Exercise requirements:
From the forum thread about opening a VPN connection below, extract word for word the passage that begins with "# How To Open" and ends with "it doesn't work?!".

# How To Open VPN connection and Exchange 2003 Account



## SwissMacUser (Dec 13, 2009)

I have all the neccesary Infos, tried them out on a XP PC and everything worked fine. Can you please help me to find the correct tool to open a VPN connection and why it doesn't work?!

What is the standard port nr. for VPN connection.................


Thnak You!

Stephan


----------



## SwissMacUser (Dec 17, 2009)

Finally I managed to open the VPN connection, but how can  I map a Network drive from a Windows Server..............?

THX for your help!


----------



## ElDiabloConCaca (Dec 17, 2009)

You can't "map a network drive" in Mac OS X because you're not using Windows anymore.  "Mapping a network drive" is something that happens only in the Windows operating system.  If you want to map a network drive, you will need to use Boot Camp to boot your Macintosh into the Windows environment, if you have one installed.

Extracted data:
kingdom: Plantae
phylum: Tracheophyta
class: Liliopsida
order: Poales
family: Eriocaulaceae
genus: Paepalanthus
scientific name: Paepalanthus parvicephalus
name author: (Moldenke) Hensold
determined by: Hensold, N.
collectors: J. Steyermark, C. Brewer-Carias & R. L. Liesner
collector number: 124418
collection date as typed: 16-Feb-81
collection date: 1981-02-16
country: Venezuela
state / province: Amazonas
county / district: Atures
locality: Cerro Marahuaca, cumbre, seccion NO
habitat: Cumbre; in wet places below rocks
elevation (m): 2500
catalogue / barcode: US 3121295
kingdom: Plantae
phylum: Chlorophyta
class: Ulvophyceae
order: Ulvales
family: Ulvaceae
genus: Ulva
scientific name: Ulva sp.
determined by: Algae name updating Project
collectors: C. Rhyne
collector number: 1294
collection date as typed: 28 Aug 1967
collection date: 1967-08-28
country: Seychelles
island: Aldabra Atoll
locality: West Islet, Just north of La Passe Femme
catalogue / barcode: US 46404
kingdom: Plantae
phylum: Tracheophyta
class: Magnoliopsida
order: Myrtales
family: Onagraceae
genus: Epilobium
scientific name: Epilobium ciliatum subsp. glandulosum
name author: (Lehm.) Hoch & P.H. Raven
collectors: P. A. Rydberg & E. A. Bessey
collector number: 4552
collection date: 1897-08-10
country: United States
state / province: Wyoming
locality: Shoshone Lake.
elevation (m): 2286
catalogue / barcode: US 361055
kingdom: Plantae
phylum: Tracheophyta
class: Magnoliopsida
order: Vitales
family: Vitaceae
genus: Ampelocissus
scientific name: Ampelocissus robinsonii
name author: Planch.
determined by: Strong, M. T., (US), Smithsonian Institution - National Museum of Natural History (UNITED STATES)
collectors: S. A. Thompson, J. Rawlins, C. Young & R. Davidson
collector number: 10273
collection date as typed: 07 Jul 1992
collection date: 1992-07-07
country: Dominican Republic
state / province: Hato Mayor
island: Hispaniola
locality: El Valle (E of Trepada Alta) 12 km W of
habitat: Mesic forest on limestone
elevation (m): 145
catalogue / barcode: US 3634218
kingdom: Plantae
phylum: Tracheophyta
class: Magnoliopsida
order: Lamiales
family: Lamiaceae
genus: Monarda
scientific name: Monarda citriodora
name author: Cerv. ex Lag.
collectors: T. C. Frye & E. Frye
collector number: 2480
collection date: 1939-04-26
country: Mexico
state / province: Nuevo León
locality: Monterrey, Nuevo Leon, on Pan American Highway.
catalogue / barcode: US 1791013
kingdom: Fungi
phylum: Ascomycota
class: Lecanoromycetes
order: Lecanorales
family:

Result for this task:
# How To Open VPN connection and Exchange 2003 Account



## SwissMacUser (Dec 13, 2009)

I have all the neccesary Infos, tried them out on a XP PC and everything worked fine. Can you please help me to find the correct tool to open a VPN connection and why it doesn't work?!